Grep does not show results, online regex tester does

I am fairly unexperienced with the behavior of grep. I have a bunch of XML files that contain lines like these:
<identifier type="abc">abc:def.ghi/g1234.ab012345</identifier>
<identifier type="abc">abc:def.ghi/g5678m.ab678901</identifier>
I wanted to get the identifier part after the slash and constructed a regex using RegexPal:
[a-z]\d{4}[a-z]*\.[a-z]*\d*
It highlights everything that I wanted. Perfect. Now when I run grep on the very same file, I don't get any results. And as I said, I really don't know much about grep, so I tried all different combinations.
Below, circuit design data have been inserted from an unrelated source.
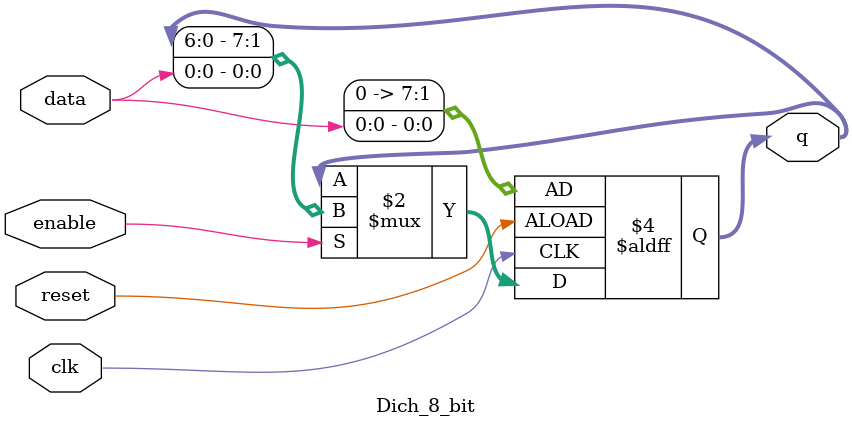
<source format=v>
`timescale 1ns / 1ps
module Dich_8_bit(
	input wire clk,
	input wire reset,
	input wire enable,
	input wire data,
	output reg [7:0] q
);

	always @(posedge clk or posedge reset) begin
		if (reset) begin
			q <= ({7'b0, data});
		end 
		else if (enable) begin
			q <= {q[6:0], data};
		end
	end
	
endmodule

</source>
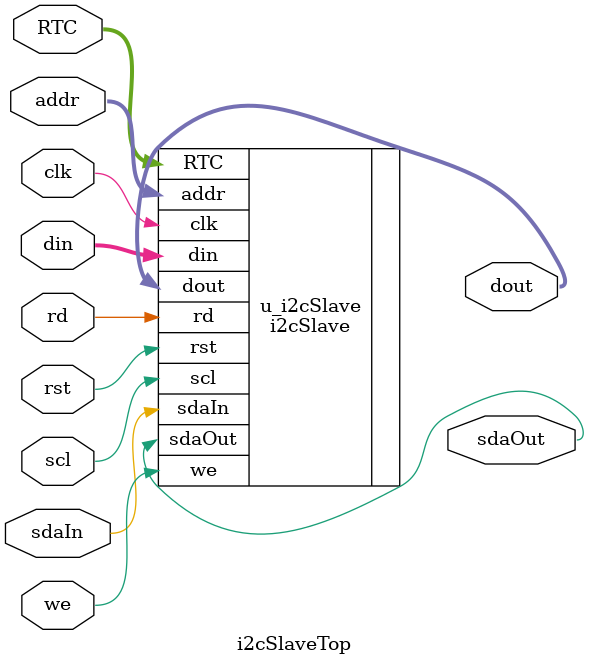
<source format=v>
`include "i2cSlave_define.v"


module i2cSlaveTop (
  input clk,
  input rst,
  input sdaIn,
  output sdaOut,
  input scl,
  
  // parallel read/write
  input we,
  input rd,
  input [7:0] addr,
  input [7:0] din,
  output [7:0] dout,
  input [63:0] RTC
);

i2cSlave u_i2cSlave(
  .clk(clk),
  .rst(rst),
  .sdaIn(sdaIn),
  .sdaOut(sdaOut),
  .scl(scl),
  .rd(rd),
  .we(we),
  .addr(addr),
  .din(din),
  .dout(dout),
  .RTC(RTC)
);

endmodule

</source>
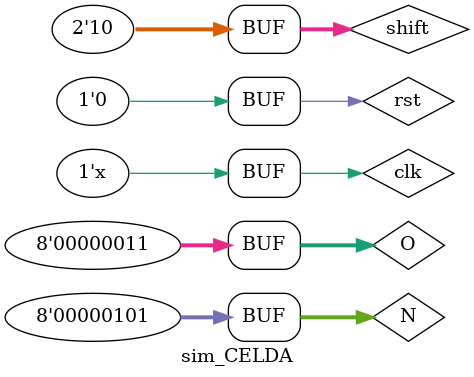
<source format=sv>
`timescale 1ns / 1ps


module sim_CELDA( );


    logic clk, rst;
    logic [1:0] shift;
    
    logic  [7:0] N;
    logic  [7:0] O;
    
    
    logic [7:0] self;
    
    CELDA   #(.ic(0), .top_row(0))
            
            inst(
                    .clk(clk),
                    .reset(rst),
                    
                    .shift(shift),
                    
                    .NO(1),
                    .N(N),
                    .NE(1),
                    
                    .O(O),                    
                    .E(1),
                    
                    .SO(1),
                    .S(1),
                    .SE(1),
                    
                    .SELF(self),
                    .cell_state(self)                      
                );


    always #1 clk = ~clk;
    
    initial begin
        clk = 1;
        rst = 1;
        shift = 0;
        
        O = 'd3;
        N = 'd5;
        
        #5
        rst = 0;
        
        
        #10 
        shift = 1;
        #2
        shift = 'd0;
        
        #10 
        shift = 'd1;
        #2
        shift = 'd2;
    end

endmodule

</source>
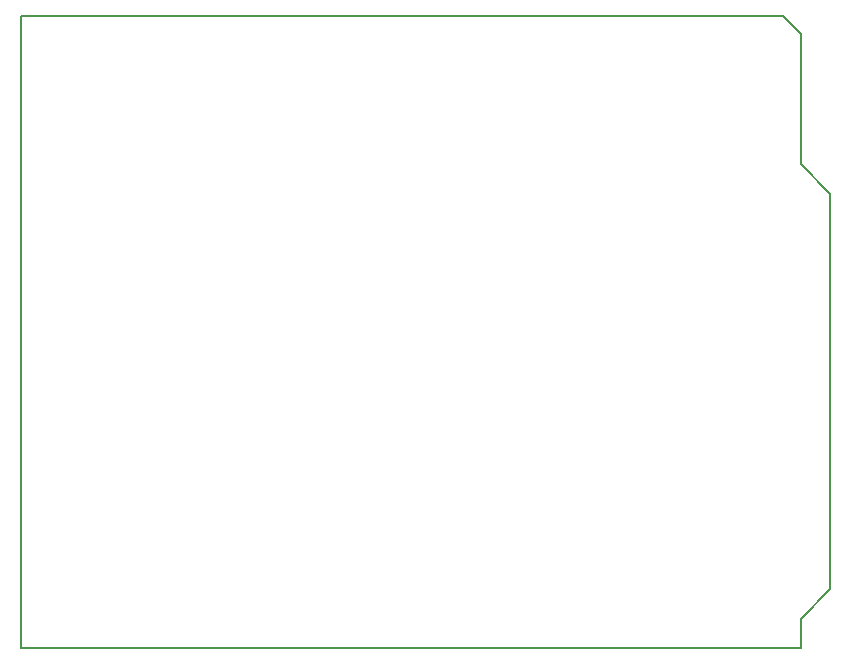
<source format=gbr>
G04 #@! TF.FileFunction,Profile,NP*
%FSLAX46Y46*%
G04 Gerber Fmt 4.6, Leading zero omitted, Abs format (unit mm)*
G04 Created by KiCad (PCBNEW 4.0.1-stable) date 2/3/2016 9:56:59 PM*
%MOMM*%
G01*
G04 APERTURE LIST*
%ADD10C,0.100000*%
%ADD11C,0.150000*%
G04 APERTURE END LIST*
D10*
D11*
X4410000Y-8310000D02*
X4410000Y45190000D01*
X70410000Y-8310000D02*
X4410000Y-8310000D01*
X70410000Y-5810000D02*
X70410000Y-8310000D01*
X72910000Y-3310000D02*
X70410000Y-5810000D01*
X72910000Y30190000D02*
X72910000Y-3310000D01*
X70410000Y32690000D02*
X72910000Y30190000D01*
X70410000Y43690000D02*
X70410000Y32690000D01*
X68910000Y45190000D02*
X70410000Y43690000D01*
X4410000Y45190000D02*
X68910000Y45190000D01*
M02*

</source>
grep [a-z]\d{4}[a-z]*\.[a-z]*\d* test.xml
grep "[a-z]\d{4}[a-z]*\.[a-z]*\d*" test.xml
egrep "[a-z]\d{4}[a-z]*\.[a-z]*\d*" test.xml
grep '[a-z]\d{4}[a-z]*\.[a-z]*\d*' test.xml
grep -E '[a-z]\d{4}[a-z]*\.[a-z]*\d*' test.xml
What am I doing wrong?
Your regex doesn't match the input. Let's break it down:
[a-z] matches g
\d{4} matches 1234
[a-z]* doesn't match .
Also, I believe grep and family don't like the \d syntax. Try either [0-9] or [:digit:]
Finally, when using regular expressions, prefer egrep to grep. I don't remember the exact details, but egrep supports more regex operators. Also, in many shells (including bash on OS X as you mentioned, use single quotes instead of double quotes, otherwise * will be expanded by the shell to a list of files in the current directory before grep sees it (and other shell meta-characters will get expanded too). Bash won't touch anything in single quotes.
grep doesn't support \d by defaul. To match a digit, use [0-9], or allow Perl compatible regular expressions:
$ grep -P "[a-z]\d{4}[a-z]*\.[a-z]*\d*" test.xml
or:
$ egrep "[a-z][0-9]{4}[a-z]*\.[a-z]*[0-9]*" test.xml
grep uses "basic" regular expressions : (excerpt from man pages )
Basic vs Extended Regular Expressions
In basic regular expressions the meta-characters ?, +, {, |, (, and ) lose their
special meaning; instead use the backslashed versions \?, \+, \{, \|, \(, and
\).
Traditional egrep did not support the { meta-character, and some egrep
implementations support \{ instead, so portable scripts should avoid { in
grep -E patterns and should use [{] to match a literal {.
GNU grep -E attempts to support traditional usage by assuming that { is not
special if it would be the start of an invalid interval specification. For
example, the command grep -E '{1' searches for the two-character string {1
instead of reporting a syntax error in the regular expression. POSIX.2 allows
this behavior as an extension, but portable scripts should avoid it.
Also depending on which shell you are executing in the '*' character might get expanded.
You can make use of the following command:
$ cat file
<identifier type="abc">abc:def.ghi/g1234.ab012345</identifier>
# Use -P option to enable Perl style regex \d.
$ grep -P '[a-z]\d{4}[a-z]*\.[a-z]*\d*' file
<identifier type="abc">abc:def.ghi/g1234.ab012345</identifier>
# to get only the part of the input that matches use -o option:
$ grep -P -o '[a-z]\d{4}[a-z]*\.[a-z]*\d*' file
g1234.ab012345
# You can use [0-9] inplace of \d and use -E option.
$ grep -E -o '[a-z][0-9]{4}[a-z]*\.[a-z]*[0-9]*' file
g1234.ab012345
$
Try this:
[a-z]\d{5}[.][a-z]{2}\d{6}
Try this expression in grep:
[a-z]\d{4}[a-z]*\.[a-z]*\d*